Saved entries:
Start of Block
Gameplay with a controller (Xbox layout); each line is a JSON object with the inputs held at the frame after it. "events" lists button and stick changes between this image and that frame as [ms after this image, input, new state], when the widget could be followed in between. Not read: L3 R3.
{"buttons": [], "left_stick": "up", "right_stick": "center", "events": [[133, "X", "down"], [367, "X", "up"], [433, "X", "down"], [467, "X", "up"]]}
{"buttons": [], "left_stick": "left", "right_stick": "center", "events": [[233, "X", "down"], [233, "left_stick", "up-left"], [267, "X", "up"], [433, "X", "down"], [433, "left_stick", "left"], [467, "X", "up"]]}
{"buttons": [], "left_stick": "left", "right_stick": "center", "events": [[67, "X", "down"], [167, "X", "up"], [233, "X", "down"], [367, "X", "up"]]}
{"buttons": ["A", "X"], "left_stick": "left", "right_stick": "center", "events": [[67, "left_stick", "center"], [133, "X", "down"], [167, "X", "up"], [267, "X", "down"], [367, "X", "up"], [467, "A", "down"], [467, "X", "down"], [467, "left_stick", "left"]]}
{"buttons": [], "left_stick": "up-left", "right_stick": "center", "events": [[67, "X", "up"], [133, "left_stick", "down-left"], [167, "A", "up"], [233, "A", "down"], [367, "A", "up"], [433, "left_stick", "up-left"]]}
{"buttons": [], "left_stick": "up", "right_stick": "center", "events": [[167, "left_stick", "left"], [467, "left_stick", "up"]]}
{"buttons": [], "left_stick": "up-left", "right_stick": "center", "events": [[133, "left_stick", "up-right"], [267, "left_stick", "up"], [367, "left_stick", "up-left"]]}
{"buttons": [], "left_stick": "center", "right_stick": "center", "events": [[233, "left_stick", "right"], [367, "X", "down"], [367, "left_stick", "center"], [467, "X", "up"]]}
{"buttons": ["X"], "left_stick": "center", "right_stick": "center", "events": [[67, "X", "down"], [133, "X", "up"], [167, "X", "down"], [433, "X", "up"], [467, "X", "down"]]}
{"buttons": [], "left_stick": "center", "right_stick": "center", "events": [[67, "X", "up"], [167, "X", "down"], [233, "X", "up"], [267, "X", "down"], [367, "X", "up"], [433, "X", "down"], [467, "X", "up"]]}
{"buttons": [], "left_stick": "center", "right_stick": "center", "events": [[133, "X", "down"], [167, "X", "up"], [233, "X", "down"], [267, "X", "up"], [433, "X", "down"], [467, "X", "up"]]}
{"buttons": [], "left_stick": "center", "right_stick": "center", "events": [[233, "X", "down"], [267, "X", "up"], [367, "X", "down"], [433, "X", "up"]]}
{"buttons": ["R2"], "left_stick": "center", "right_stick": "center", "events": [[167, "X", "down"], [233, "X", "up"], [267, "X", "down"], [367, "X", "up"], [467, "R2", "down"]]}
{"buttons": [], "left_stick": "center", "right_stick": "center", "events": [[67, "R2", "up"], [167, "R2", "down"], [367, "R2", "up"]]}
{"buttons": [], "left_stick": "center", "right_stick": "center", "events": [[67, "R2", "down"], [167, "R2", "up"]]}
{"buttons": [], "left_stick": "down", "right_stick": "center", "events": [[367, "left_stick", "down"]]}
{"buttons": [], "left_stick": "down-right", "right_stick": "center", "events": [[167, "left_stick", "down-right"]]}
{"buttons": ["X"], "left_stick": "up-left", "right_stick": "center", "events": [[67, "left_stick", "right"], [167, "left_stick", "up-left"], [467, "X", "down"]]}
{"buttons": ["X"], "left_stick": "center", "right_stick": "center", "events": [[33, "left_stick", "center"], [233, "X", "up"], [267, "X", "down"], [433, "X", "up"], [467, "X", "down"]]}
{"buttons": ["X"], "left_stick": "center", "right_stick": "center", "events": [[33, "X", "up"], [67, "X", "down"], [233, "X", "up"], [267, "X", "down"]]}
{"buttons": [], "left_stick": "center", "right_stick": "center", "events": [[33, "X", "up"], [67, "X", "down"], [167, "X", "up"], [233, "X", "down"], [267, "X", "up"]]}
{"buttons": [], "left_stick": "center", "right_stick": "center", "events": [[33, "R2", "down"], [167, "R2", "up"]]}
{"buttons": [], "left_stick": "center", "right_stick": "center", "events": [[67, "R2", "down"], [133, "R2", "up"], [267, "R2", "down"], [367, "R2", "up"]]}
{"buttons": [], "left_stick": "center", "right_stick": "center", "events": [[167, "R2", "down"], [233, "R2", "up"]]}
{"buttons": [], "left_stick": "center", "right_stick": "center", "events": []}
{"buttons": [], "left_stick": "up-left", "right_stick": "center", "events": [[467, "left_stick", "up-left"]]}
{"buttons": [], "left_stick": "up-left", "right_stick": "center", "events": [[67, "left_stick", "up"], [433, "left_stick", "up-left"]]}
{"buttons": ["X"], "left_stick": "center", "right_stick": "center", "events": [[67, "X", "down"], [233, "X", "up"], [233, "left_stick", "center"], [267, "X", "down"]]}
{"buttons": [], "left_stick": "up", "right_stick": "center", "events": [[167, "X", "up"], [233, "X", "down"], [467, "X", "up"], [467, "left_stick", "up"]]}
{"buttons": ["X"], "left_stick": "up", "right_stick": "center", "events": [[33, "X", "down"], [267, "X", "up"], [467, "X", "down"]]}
End of Block
Exercise prompt
Retype all of the lines shown above, keeping each one exact.

Task output
Gameplay with a controller (Xbox layout); each line is a JSON object with the inputs held at the frame after it. "events" lists button and stick changes between this image and that frame as [ms after this image, input, new state], when the widget could be followed in between. Not read: L3 R3.
{"buttons": [], "left_stick": "up", "right_stick": "center", "events": [[133, "X", "down"], [367, "X", "up"], [433, "X", "down"], [467, "X", "up"]]}
{"buttons": [], "left_stick": "left", "right_stick": "center", "events": [[233, "X", "down"], [233, "left_stick", "up-left"], [267, "X", "up"], [433, "X", "down"], [433, "left_stick", "left"], [467, "X", "up"]]}
{"buttons": [], "left_stick": "left", "right_stick": "center", "events": [[67, "X", "down"], [167, "X", "up"], [233, "X", "down"], [367, "X", "up"]]}
{"buttons": ["A", "X"], "left_stick": "left", "right_stick": "center", "events": [[67, "left_stick", "center"], [133, "X", "down"], [167, "X", "up"], [267, "X", "down"], [367, "X", "up"], [467, "A", "down"], [467, "X", "down"], [467, "left_stick", "left"]]}
{"buttons": [], "left_stick": "up-left", "right_stick": "center", "events": [[67, "X", "up"], [133, "left_stick", "down-left"], [167, "A", "up"], [233, "A", "down"], [367, "A", "up"], [433, "left_stick", "up-left"]]}
{"buttons": [], "left_stick": "up", "right_stick": "center", "events": [[167, "left_stick", "left"], [467, "left_stick", "up"]]}
{"buttons": [], "left_stick": "up-left", "right_stick": "center", "events": [[133, "left_stick", "up-right"], [267, "left_stick", "up"], [367, "left_stick", "up-left"]]}
{"buttons": [], "left_stick": "center", "right_stick": "center", "events": [[233, "left_stick", "right"], [367, "X", "down"], [367, "left_stick", "center"], [467, "X", "up"]]}
{"buttons": ["X"], "left_stick": "center", "right_stick": "center", "events": [[67, "X", "down"], [133, "X", "up"], [167, "X", "down"], [433, "X", "up"], [467, "X", "down"]]}
{"buttons": [], "left_stick": "center", "right_stick": "center", "events": [[67, "X", "up"], [167, "X", "down"], [233, "X", "up"], [267, "X", "down"], [367, "X", "up"], [433, "X", "down"], [467, "X", "up"]]}
{"buttons": [], "left_stick": "center", "right_stick": "center", "events": [[133, "X", "down"], [167, "X", "up"], [233, "X", "down"], [267, "X", "up"], [433, "X", "down"], [467, "X", "up"]]}
{"buttons": [], "left_stick": "center", "right_stick": "center", "events": [[233, "X", "down"], [267, "X", "up"], [367, "X", "down"], [433, "X", "up"]]}
{"buttons": ["R2"], "left_stick": "center", "right_stick": "center", "events": [[167, "X", "down"], [233, "X", "up"], [267, "X", "down"], [367, "X", "up"], [467, "R2", "down"]]}
{"buttons": [], "left_stick": "center", "right_stick": "center", "events": [[67, "R2", "up"], [167, "R2", "down"], [367, "R2", "up"]]}
{"buttons": [], "left_stick": "center", "right_stick": "center", "events": [[67, "R2", "down"], [167, "R2", "up"]]}
{"buttons": [], "left_stick": "down", "right_stick": "center", "events": [[367, "left_stick", "down"]]}
{"buttons": [], "left_stick": "down-right", "right_stick": "center", "events": [[167, "left_stick", "down-right"]]}
{"buttons": ["X"], "left_stick": "up-left", "right_stick": "center", "events": [[67, "left_stick", "right"], [167, "left_stick", "up-left"], [467, "X", "down"]]}
{"buttons": ["X"], "left_stick": "center", "right_stick": "center", "events": [[33, "left_stick", "center"], [233, "X", "up"], [267, "X", "down"], [433, "X", "up"], [467, "X", "down"]]}
{"buttons": ["X"], "left_stick": "center", "right_stick": "center", "events": [[33, "X", "up"], [67, "X", "down"], [233, "X", "up"], [267, "X", "down"]]}
{"buttons": [], "left_stick": "center", "right_stick": "center", "events": [[33, "X", "up"], [67, "X", "down"], [167, "X", "up"], [233, "X", "down"], [267, "X", "up"]]}
{"buttons": [], "left_stick": "center", "right_stick": "center", "events": [[33, "R2", "down"], [167, "R2", "up"]]}
{"buttons": [], "left_stick": "center", "right_stick": "center", "events": [[67, "R2", "down"], [133, "R2", "up"], [267, "R2", "down"], [367, "R2", "up"]]}
{"buttons": [], "left_stick": "center", "right_stick": "center", "events": [[167, "R2", "down"], [233, "R2", "up"]]}
{"buttons": [], "left_stick": "center", "right_stick": "center", "events": []}
{"buttons": [], "left_stick": "up-left", "right_stick": "center", "events": [[467, "left_stick", "up-left"]]}
{"buttons": [], "left_stick": "up-left", "right_stick": "center", "events": [[67, "left_stick", "up"], [433, "left_stick", "up-left"]]}
{"buttons": ["X"], "left_stick": "center", "right_stick": "center", "events": [[67, "X", "down"], [233, "X", "up"], [233, "left_stick", "center"], [267, "X", "down"]]}
{"buttons": [], "left_stick": "up", "right_stick": "center", "events": [[167, "X", "up"], [233, "X", "down"], [467, "X", "up"], [467, "left_stick", "up"]]}
{"buttons": ["X"], "left_stick": "up", "right_stick": "center", "events": [[33, "X", "down"], [267, "X", "up"], [467, "X", "down"]]}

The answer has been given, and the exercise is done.